### Data under study
Content starts

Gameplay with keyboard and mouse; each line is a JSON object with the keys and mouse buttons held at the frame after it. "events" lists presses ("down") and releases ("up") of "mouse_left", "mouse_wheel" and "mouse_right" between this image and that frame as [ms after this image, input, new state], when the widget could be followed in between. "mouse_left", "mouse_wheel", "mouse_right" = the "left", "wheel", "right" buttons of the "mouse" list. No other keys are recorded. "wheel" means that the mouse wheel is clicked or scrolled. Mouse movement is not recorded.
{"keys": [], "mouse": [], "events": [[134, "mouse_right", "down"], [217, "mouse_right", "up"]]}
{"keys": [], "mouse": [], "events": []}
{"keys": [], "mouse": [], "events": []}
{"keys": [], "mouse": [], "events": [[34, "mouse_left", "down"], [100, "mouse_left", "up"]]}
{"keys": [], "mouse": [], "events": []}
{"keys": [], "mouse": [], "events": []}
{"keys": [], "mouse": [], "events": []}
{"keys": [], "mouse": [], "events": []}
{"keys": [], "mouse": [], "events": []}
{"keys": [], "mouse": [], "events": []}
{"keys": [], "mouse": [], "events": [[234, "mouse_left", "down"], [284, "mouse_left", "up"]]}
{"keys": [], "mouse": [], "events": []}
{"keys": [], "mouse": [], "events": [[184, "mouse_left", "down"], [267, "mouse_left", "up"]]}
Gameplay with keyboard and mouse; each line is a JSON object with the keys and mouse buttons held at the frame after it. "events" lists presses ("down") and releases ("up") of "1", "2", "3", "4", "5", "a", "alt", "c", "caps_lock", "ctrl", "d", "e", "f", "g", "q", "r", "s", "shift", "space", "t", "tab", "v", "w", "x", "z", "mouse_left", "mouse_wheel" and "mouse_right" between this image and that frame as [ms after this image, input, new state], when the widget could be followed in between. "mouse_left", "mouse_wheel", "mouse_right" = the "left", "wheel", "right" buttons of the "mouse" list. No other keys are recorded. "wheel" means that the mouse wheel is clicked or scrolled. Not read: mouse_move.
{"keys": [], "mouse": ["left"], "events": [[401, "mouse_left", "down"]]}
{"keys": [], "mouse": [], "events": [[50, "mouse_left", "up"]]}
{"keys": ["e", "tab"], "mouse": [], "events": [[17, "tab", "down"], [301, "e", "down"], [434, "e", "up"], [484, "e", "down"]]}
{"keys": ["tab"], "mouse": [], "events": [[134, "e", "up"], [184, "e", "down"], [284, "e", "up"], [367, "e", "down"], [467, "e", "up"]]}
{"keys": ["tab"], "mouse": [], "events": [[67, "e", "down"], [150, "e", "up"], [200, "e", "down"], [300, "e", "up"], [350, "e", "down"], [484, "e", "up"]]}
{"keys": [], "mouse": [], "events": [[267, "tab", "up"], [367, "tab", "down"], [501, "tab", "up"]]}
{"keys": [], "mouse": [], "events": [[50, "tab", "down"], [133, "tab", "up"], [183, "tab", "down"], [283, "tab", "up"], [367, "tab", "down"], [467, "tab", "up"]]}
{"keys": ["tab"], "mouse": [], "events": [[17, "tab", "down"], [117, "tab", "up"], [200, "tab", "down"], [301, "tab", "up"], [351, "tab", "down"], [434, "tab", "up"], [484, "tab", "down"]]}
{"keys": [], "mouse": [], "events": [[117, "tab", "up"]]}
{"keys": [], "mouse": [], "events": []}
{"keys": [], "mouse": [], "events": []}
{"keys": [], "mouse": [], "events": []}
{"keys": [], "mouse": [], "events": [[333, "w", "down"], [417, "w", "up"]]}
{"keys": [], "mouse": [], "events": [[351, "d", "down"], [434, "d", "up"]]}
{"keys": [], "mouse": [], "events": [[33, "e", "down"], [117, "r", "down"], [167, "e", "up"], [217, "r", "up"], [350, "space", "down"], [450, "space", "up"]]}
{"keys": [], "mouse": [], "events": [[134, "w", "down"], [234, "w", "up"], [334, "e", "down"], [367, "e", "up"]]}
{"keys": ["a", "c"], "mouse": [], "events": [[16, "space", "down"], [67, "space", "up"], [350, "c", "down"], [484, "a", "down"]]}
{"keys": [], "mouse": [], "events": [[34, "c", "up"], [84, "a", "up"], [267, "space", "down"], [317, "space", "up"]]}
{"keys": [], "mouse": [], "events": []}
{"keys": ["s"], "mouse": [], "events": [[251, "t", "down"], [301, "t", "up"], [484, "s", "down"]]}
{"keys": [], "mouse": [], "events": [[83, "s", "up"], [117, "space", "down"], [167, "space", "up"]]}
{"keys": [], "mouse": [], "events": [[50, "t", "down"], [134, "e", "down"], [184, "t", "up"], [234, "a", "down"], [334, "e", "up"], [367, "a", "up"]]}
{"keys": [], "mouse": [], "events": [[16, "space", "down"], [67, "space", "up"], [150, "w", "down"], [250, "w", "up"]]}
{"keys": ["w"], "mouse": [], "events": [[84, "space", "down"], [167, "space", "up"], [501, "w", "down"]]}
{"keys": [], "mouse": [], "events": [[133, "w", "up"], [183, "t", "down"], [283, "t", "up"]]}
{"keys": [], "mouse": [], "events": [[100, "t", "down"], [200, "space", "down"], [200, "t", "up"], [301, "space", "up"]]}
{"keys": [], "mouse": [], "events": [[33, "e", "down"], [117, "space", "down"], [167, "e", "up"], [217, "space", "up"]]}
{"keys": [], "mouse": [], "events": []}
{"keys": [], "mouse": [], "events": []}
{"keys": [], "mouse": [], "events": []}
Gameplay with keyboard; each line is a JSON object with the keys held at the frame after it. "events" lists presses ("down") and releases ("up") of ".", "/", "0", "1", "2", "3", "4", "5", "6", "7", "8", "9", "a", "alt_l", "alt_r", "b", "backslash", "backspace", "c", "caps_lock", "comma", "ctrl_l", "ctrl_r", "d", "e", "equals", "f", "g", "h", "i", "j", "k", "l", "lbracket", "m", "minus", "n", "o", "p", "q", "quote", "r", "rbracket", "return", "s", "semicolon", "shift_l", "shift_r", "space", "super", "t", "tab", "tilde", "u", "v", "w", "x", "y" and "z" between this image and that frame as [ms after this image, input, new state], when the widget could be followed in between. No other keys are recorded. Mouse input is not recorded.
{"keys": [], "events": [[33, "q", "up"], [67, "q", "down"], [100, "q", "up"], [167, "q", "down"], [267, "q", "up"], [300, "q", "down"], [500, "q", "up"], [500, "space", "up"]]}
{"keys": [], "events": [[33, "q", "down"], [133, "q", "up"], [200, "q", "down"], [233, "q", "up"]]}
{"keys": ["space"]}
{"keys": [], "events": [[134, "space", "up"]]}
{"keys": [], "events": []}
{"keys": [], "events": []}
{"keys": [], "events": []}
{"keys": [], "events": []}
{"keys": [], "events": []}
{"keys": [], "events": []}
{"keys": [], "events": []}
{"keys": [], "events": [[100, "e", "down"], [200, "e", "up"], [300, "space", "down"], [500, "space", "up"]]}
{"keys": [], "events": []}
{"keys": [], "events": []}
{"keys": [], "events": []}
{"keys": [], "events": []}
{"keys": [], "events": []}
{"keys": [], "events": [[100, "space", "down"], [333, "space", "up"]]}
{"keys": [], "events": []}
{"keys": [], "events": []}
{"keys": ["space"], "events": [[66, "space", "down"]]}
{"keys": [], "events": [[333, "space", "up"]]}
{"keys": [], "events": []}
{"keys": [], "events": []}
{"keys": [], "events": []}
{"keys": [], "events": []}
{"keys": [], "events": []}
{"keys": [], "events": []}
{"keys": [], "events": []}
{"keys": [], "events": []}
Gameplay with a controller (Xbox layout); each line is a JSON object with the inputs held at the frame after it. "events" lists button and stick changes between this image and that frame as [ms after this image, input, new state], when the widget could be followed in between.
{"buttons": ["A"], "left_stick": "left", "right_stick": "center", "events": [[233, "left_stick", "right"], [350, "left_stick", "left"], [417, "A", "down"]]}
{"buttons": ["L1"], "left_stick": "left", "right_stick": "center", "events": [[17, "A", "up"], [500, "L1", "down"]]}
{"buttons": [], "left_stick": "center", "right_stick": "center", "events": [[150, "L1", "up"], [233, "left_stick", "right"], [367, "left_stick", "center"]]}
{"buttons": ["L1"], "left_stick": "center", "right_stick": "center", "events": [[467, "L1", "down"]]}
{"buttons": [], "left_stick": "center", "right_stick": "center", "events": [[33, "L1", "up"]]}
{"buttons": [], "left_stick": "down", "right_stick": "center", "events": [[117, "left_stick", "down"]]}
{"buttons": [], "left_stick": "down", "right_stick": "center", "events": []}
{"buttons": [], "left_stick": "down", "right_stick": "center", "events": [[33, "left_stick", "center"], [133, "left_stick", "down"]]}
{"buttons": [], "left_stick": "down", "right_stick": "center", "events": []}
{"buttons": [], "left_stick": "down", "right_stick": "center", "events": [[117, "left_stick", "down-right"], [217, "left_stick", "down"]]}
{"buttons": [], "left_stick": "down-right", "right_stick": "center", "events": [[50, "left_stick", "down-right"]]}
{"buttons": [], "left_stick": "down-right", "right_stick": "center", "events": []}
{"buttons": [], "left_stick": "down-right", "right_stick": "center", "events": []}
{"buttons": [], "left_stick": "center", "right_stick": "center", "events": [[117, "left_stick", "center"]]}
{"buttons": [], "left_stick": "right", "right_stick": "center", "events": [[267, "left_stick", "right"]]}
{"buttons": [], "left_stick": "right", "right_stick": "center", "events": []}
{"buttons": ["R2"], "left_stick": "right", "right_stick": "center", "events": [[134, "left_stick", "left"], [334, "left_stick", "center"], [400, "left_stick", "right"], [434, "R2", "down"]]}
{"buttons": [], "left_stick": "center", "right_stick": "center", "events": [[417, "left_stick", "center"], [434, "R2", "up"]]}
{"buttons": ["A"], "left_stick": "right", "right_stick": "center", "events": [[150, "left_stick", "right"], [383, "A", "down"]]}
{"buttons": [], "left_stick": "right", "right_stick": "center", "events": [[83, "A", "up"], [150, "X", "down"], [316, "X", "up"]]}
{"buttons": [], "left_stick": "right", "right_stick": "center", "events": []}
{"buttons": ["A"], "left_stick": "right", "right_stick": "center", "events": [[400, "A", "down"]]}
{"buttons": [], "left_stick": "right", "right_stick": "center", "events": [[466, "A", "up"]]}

Content ends

Track down all lines above with the string "wheel" and copy them.

### Problem solution
Gameplay with keyboard and mouse; each line is a JSON object with the keys and mouse buttons held at the frame after it. "events" lists presses ("down") and releases ("up") of "mouse_left", "mouse_wheel" and "mouse_right" between this image and that frame as [ms after this image, input, new state], when the widget could be followed in between. "mouse_left", "mouse_wheel", "mouse_right" = the "left", "wheel", "right" buttons of the "mouse" list. No other keys are recorded. "wheel" means that the mouse wheel is clicked or scrolled. Mouse movement is not recorded.
Gameplay with keyboard and mouse; each line is a JSON object with the keys and mouse buttons held at the frame after it. "events" lists presses ("down") and releases ("up") of "1", "2", "3", "4", "5", "a", "alt", "c", "caps_lock", "ctrl", "d", "e", "f", "g", "q", "r", "s", "shift", "space", "t", "tab", "v", "w", "x", "z", "mouse_left", "mouse_wheel" and "mouse_right" between this image and that frame as [ms after this image, input, new state], when the widget could be followed in between. "mouse_left", "mouse_wheel", "mouse_right" = the "left", "wheel", "right" buttons of the "mouse" list. No other keys are recorded. "wheel" means that the mouse wheel is clicked or scrolled. Not read: mouse_move.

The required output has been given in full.